ФРАГМЕНТ ДОКУМЕНТА ::
——

Все силы молодой священник отдавал храму и прихожанам, и его супруга стала ему помощницей в заботах о храме. Между ними во всем было полное согласие и мир. Единственное, что несколько омрачало их супружескую жизнь, это то, что у них не было детей. В 1913 году в селе почти одновременно умерли муж и жена, остались сироты – трое детей, и о. Григорий и Лидия Васильевна взяли к себе одну из девочек, Анну, которой было тогда восемь лет. Они воспитывали ее как свою, и впоследствии, когда у них в 1922 году родилась дочь Нина, они между детьми не делали никакой разницы, и сами девочки относились друг к другу как родные сестры.
В первый раз о. Григория арестовали в 1927 году. Он был заключен в Бутырскую тюрьму и обвинен в том, что он будто бы распространял ложные слухи, но на следствии выяснилась полная невиновность священника, и власти вынуждены были через два месяца его освободить.
В конце 1929 года, одновременно с коллективизацией, началось гонение на Православную Церковь. В Завидово приехали молодые коммунисты, уполномоченные из города, чтобы помочь объединять крестьянские хозяйства в колхозы.
В субботу 8 февраля на общем сходе крестьян председатель Завидовского сельсовета объявил, что на воскресенье, 9 февраля, назначается демонстрация, призванная показать превосходство коллективного хозяйства над единоличным. Были собраны подводы, украшены красными лентами лошади, чтобы проехать по соседним деревням и показать, что завидовские крестьяне почти все вступили в колхоз. К назначенному времени, одиннадцати часам дня, около избы-читальни собралась незначительная группа крестьян. Организаторы демонстрации решили, что с таким количеством народа ехать нельзя, и ждали еще два часа. Но и тогда народа не набралось. Тут кто-то из присутствующих сказал, что это потому нет народа, что все люди в храме, где идет торжественная служба.
Услышав об этом, секретарь комсомольской ячейки отрядил пойти в храм двух комсомольцев, чтобы узнать, что там происходит. Войдя, они увидели, что идет служба и храм полон народа. Устроители демонстрации решили, что она не удалась из-за богослужения, и агитационное мероприятие было отменено.

——

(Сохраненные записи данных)
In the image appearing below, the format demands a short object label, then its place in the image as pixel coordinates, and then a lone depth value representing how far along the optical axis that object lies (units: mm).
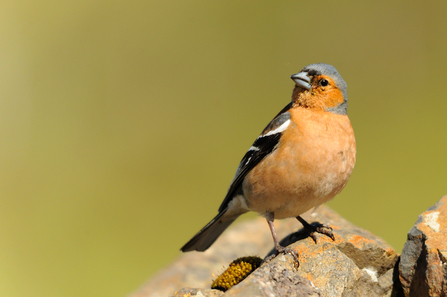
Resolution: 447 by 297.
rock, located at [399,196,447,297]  9516
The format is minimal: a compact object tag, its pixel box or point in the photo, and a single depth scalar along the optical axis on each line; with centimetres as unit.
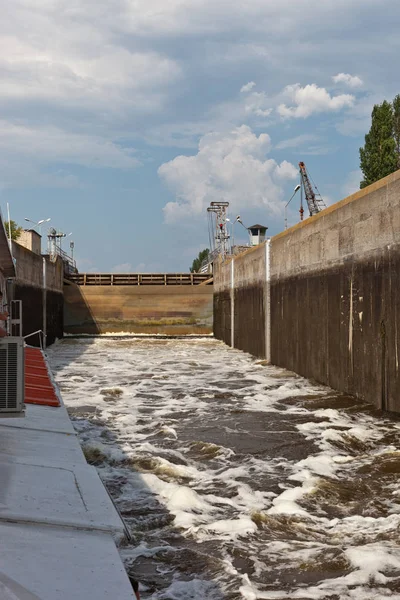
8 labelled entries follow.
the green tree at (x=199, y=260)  12319
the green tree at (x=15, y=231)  5600
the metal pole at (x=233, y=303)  2725
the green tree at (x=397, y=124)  5900
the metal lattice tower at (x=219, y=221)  5988
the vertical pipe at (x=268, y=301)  1989
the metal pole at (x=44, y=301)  2714
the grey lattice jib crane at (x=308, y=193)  7617
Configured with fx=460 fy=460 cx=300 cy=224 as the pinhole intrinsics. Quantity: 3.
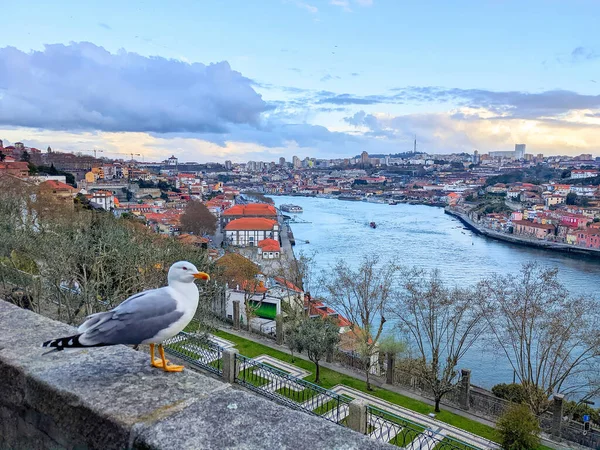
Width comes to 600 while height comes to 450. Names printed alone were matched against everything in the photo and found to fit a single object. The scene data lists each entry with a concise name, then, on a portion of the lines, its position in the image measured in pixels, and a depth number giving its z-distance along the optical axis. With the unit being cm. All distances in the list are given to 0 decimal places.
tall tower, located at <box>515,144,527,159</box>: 17850
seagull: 149
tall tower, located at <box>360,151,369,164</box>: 18572
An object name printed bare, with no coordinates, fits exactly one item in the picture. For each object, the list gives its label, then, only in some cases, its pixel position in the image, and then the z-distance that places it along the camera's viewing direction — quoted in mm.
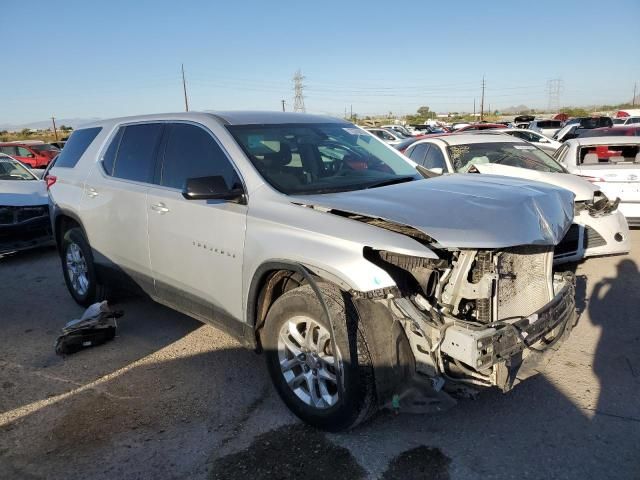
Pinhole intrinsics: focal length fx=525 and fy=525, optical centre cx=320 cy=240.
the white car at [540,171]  5922
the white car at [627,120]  28747
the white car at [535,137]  17958
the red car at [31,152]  21125
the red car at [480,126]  24069
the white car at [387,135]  25828
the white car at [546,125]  29266
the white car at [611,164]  7293
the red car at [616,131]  14724
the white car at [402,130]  38219
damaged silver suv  2809
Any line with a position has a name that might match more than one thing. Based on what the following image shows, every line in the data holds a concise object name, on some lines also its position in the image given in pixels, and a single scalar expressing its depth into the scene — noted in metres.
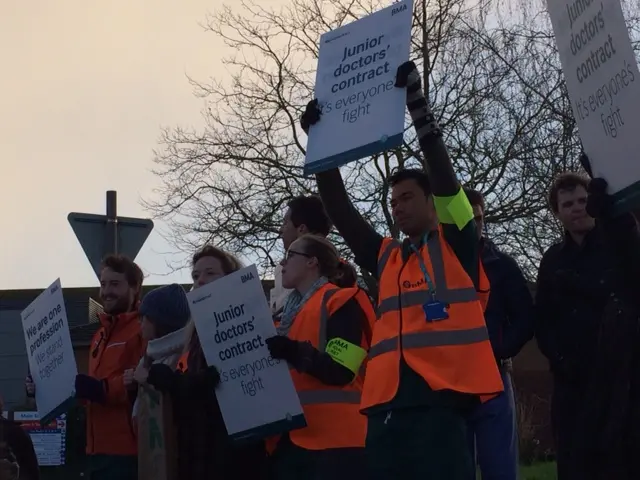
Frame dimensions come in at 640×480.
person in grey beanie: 6.66
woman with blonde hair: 6.18
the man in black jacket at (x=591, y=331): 4.93
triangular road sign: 10.34
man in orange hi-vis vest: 4.94
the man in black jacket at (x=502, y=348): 6.03
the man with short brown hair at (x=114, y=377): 6.93
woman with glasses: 5.72
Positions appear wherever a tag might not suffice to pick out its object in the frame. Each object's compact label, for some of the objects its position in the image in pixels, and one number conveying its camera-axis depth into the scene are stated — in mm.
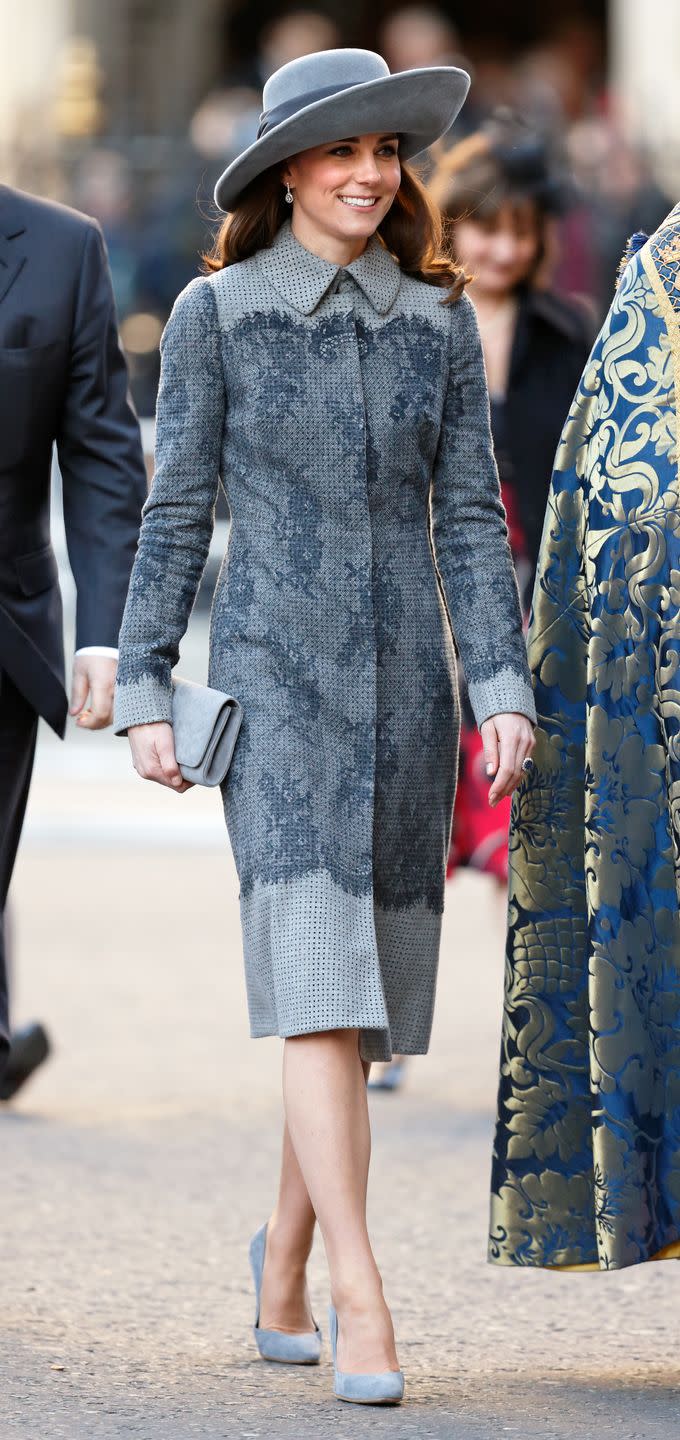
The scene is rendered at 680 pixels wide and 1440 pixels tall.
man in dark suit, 7961
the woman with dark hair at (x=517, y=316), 11031
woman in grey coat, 7203
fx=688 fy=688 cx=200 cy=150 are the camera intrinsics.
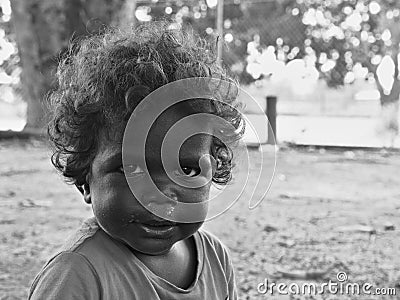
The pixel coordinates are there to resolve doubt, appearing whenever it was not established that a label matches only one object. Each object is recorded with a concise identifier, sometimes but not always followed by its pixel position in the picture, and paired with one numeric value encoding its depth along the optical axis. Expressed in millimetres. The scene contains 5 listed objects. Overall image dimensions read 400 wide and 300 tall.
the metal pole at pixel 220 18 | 3463
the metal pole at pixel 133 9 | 3143
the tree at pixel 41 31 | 3238
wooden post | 3492
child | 735
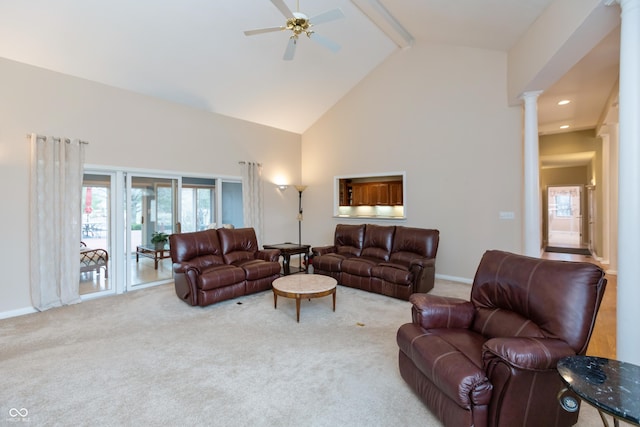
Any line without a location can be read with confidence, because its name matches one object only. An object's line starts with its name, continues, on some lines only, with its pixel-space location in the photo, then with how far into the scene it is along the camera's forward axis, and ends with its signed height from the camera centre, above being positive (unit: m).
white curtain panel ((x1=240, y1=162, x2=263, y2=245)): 6.51 +0.40
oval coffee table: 3.63 -0.95
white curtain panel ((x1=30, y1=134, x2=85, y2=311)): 4.04 -0.06
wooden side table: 5.79 -0.76
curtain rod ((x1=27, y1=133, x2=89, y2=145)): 4.03 +1.07
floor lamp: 7.74 +0.00
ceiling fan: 3.10 +2.07
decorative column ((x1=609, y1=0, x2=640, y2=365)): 2.11 +0.17
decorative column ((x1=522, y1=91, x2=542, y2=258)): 4.26 +0.45
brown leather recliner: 1.62 -0.83
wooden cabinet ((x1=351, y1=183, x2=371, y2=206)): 7.34 +0.45
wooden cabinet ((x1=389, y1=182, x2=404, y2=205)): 6.91 +0.44
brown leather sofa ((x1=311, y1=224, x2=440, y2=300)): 4.44 -0.80
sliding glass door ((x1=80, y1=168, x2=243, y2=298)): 4.77 -0.07
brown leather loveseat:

——

ЗАДАНИЕ A :: Сколько лет было Анне, когда о. Григорий и Лидия Васильевна взяли ее к себе, согласно фрагменту документа?
ЗАДАНИЕ B :: Переведите на английский язык предложение из фрагмента документа: «Организаторы демонстрации решили, что с таким количеством народа ехать нельзя, и ждали еще два часа».

РЕШЕНИЕ A :: Восемь лет.

РЕШЕНИЕ B :: The organizers of the demonstration decided that they could not set out with so few people, and they waited another two hours.